Transcribe the following entries word for word. End with the line where "pinky mcp: (165, 143)" appears.
BEGIN
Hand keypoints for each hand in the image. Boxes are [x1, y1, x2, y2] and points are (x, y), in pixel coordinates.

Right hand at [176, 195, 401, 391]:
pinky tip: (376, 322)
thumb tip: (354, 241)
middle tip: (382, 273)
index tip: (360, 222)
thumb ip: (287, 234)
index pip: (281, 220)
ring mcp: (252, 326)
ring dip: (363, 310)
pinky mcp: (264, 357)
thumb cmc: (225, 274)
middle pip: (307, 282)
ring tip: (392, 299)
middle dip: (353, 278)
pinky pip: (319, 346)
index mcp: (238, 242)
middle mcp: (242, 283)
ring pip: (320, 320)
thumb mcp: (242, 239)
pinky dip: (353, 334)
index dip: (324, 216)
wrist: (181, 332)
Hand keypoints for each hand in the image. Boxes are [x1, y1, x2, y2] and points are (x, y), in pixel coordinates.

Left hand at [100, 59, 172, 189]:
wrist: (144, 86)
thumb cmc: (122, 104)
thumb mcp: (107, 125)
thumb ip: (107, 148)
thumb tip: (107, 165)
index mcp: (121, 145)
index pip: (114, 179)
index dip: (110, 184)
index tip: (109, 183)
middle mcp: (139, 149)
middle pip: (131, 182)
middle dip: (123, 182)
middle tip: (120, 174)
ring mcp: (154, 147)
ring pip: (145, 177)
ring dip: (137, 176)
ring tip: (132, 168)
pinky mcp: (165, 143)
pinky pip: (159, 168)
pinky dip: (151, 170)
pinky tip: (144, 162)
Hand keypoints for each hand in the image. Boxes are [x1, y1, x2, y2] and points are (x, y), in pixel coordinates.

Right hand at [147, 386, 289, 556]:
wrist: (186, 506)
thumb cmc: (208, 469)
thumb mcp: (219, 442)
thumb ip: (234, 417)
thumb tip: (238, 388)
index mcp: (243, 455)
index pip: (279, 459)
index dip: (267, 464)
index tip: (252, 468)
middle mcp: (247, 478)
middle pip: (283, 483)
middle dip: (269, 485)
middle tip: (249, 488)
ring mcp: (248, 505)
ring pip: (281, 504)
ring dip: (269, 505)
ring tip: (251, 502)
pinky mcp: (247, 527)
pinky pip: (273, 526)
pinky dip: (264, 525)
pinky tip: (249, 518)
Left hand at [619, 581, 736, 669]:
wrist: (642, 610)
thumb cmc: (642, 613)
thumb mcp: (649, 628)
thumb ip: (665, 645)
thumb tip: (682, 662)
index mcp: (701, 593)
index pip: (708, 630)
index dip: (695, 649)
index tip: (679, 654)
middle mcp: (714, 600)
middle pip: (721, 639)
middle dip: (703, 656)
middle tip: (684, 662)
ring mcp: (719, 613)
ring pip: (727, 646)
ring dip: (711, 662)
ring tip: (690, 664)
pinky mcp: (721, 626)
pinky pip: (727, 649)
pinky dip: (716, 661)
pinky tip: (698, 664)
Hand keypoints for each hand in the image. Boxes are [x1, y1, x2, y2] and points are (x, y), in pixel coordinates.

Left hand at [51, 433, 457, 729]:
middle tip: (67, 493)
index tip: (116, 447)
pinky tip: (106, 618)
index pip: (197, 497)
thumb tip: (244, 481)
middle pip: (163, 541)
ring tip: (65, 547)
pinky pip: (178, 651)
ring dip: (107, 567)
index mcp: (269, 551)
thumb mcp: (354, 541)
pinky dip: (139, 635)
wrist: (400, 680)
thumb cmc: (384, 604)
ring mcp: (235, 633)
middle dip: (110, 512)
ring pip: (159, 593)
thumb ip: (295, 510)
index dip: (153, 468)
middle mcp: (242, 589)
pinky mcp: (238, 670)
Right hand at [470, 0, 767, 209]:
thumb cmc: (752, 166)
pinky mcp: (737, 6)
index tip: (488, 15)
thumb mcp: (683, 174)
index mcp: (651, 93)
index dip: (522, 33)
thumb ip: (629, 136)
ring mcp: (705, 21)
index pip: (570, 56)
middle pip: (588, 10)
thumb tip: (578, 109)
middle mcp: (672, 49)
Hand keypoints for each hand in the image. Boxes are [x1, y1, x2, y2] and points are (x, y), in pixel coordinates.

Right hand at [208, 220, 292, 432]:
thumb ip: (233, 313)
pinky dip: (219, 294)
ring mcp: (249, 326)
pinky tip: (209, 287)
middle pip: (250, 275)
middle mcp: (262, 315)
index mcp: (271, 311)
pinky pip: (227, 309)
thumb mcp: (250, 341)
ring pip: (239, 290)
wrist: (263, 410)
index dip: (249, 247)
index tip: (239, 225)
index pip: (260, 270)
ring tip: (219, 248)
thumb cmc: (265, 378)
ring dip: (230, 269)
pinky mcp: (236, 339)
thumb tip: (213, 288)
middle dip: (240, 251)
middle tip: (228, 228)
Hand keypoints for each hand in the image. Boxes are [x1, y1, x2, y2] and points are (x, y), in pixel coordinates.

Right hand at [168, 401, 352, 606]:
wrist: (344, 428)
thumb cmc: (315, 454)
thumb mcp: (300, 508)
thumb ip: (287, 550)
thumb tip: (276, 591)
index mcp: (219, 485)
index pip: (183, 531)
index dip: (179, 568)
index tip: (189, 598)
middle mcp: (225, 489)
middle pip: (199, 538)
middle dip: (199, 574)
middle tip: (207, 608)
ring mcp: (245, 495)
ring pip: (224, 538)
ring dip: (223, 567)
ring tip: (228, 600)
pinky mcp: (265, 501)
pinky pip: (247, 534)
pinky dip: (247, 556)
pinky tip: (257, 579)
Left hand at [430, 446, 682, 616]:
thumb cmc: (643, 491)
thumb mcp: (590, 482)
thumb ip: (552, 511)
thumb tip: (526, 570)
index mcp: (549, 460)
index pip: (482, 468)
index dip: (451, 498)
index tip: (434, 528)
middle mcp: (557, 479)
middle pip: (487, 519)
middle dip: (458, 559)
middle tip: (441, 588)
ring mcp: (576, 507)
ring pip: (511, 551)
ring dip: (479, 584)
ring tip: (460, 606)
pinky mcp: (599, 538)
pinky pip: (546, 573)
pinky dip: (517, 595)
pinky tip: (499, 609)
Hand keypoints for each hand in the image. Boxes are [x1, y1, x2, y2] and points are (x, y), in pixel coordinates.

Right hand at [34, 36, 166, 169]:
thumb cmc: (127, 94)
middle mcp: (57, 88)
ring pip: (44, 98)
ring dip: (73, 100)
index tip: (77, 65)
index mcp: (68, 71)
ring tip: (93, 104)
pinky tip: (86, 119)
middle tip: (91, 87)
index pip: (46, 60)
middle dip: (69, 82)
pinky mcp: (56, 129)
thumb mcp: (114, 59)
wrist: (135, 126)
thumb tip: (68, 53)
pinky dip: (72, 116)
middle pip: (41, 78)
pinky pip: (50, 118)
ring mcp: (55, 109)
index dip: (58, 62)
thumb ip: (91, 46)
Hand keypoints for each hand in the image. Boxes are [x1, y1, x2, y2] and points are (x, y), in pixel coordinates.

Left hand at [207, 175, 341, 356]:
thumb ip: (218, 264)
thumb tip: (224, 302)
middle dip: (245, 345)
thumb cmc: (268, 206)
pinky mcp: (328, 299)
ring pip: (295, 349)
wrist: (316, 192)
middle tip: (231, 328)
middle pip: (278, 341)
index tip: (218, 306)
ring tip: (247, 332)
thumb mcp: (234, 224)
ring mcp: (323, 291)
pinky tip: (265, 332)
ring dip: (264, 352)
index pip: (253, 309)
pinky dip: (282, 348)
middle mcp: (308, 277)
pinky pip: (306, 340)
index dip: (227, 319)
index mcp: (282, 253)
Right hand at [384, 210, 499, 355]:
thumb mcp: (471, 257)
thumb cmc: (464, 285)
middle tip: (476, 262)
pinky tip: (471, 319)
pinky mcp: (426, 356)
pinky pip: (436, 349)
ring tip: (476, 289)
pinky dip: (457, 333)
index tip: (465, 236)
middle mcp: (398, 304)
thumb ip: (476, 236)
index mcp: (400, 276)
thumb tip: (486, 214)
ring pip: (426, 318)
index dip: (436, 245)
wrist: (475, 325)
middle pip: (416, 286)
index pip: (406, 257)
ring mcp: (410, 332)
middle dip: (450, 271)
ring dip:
END
**RESULT BELOW**
Hand keypoints for each hand in the image. Boxes are [x1, y1, x2, y2] and points are (x, y), in pixel coordinates.

Right hand at [176, 195, 401, 391]:
pinky tip: (376, 322)
thumb tip: (354, 241)
middle tip: (382, 273)
index tip: (360, 222)
thumb ip: (287, 234)
index pip: (281, 220)
ring mcp: (252, 326)
ring dip: (363, 310)
pinky mcp: (264, 357)
thumb cmc: (225, 274)
middle pip: (307, 282)
ring tip: (392, 299)
middle dip: (353, 278)
pinky pip: (319, 346)
index mcp: (238, 242)
middle mcp: (242, 283)
ring pip: (320, 320)
thumb mcp: (242, 239)
pinky dip: (353, 334)
index dip: (324, 216)
wrist: (181, 332)
Hand keypoints for each hand in the image. Boxes are [x1, y1, x2, y2] and points are (x, y), in pixel coordinates.

Left hand at [100, 59, 172, 189]:
wrist: (144, 86)
thumb cmc: (122, 104)
thumb mcp: (107, 125)
thumb ip: (107, 148)
thumb tip: (107, 165)
index mcp: (121, 145)
index pip: (114, 179)
index dip: (110, 184)
index tip: (109, 183)
middle mcp: (139, 149)
middle pip: (131, 182)
middle dip: (123, 182)
middle tip: (120, 174)
ring mcp: (154, 147)
ring pip: (145, 177)
ring dip: (137, 176)
ring tip: (132, 168)
pinky mcp: (165, 143)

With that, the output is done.